Tolstoy’un din değişikliğinden kısa bir süre sonra yazdığı İvan İlyiç’in Ölümü geç dönem kurguları arasında başyapıt olarak görülmektedir. Tolstoy, bu eserinde insanın ölümle yüzleşmesini, ölüme yolculuk yaparken hissedilen çaresizliği ve geride kalan “canlı cesetlerin” bencilliğini vurgulayarak okura aktarmaktadır.
Kreutzer Sonat
Beethoven'ın Kreutzersonate isimle piyano-keman bestesinden adını alan Kreutzer Sonat, hem yayımlandığı dönemde Rusya’da hem de diğer yıllar içinde yayımlandığı farklı ülkelerde çeşitli yollardan sansüre uğrar. Tolstoy’un en çok tepki alan eserlerinden biri olurken aynı zamanda yazarın kiliseden aforoz edilme sürecini başlatan adımlardan biri hâline gelir.
Ana karakter Pozdnişev, bir tren yolculuğunda karşılaştığı insanlara kendi evlilik hayatını, kıskançlık krizlerini, korkularını ve geçmişindeki karanlık düşünceleri aktarır. Pozdnişev’in anlatımında ve dinleyicilerin verdiği tepkilerde Rus toplumunun kadın-erkek ilişkisine, evliliğe bakış açısına ve ahlakî değer yargılarına ağır eleştiriler gönderilir.

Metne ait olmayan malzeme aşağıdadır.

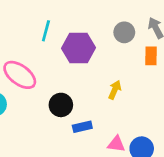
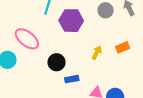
orange rectangle: (151, 56) -> (123, 47), moved, turned 64

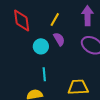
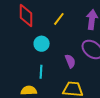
purple semicircle: (59, 39) -> (70, 61), moved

Tolstoy’un derin bir bunalımın içindeyken kaleme aldığı Kreutzer Sonat’ın yazarın tiyatrocu bir arkadaşından ilham alarak yazılmış olduğu düşünülmektedir.
İtiraflarım
İtiraflarım, Tolstoy’un uzun yıllar boyunca düşüncelerini işgal eden içsel arayış neticesinde ortaya konulmuş bir eserdir. Dünya edebiyatına büyük başyapıtlar bırakan yazar, bu eserinde edebî derinlikten ziyade sorgulayıcı bir gerçeklikle karşımıza çıkar.
Felsefeyi, dinî düşünceyi, ahlaki değerleri ve hayatı derinlemesine irdeleyen Tolstoy, bu eserini kaleme aldığı dönemde aynı derinlikte ruhsal bir krizin içinde bulunmaktadır. Bu bunalımla birlikte kendi varlığını sorgular ve hayatla ölüm arasındaki ilişkiden bilimle din gerçekliğine doğru tarafsız bir şekilde yol alır.
İlk olarak 1882’de bir dergide yayımlanmak istenen İtiraflarım, Doğu Ortodoks Kilisesi tarafından sansüre uğramıştır. Bu nedenle eserin ilk baskısı 1884 yılında Cenevre’de yapılmıştır. İlk tam Rus baskısı ise ancak 1906’da yayımlanabilmiştir.
Çocukluğum
Çocukluğum, Tolstoy’un yayımlanan ilk eseri olmasına rağmen çarpıcı dili, karakter derinliği ve yalın konusuyla yazarın edebî dünyada kabul görmesine yol açan bir başyapıt hâline gelmiştir. Yarı otobiyografik roman olan bu eserde Tolstoy’un çocukluğundan ve çevresindeki insanlardan derin izler okura aktarılmaktadır. 10 yaşındaki Nikolay’ın çocukluk dünyası, hayal gücü, duygu ve düşünceleri aslında Tolstoy’un kendi çocukluk dönemini takip ederek çizilmiş bir yol haritasıdır. Ebeveyn-çocuk ilişkisini, çocukluğun masum tarafını ve duyguları keşfetme macerasını konu alan Çocukluğum, aynı zamanda yazıldığı dönemin gerçekliğini ve sorunlarını da gözler önüne sermektedir.
Tolstoy, bu eseriyle hem kendi geçmişine vurgu yapmıştır hem de geleceğe seslenerek nesiller boyunca miras bırakacağı büyük eserlerinin temel adımını atmıştır.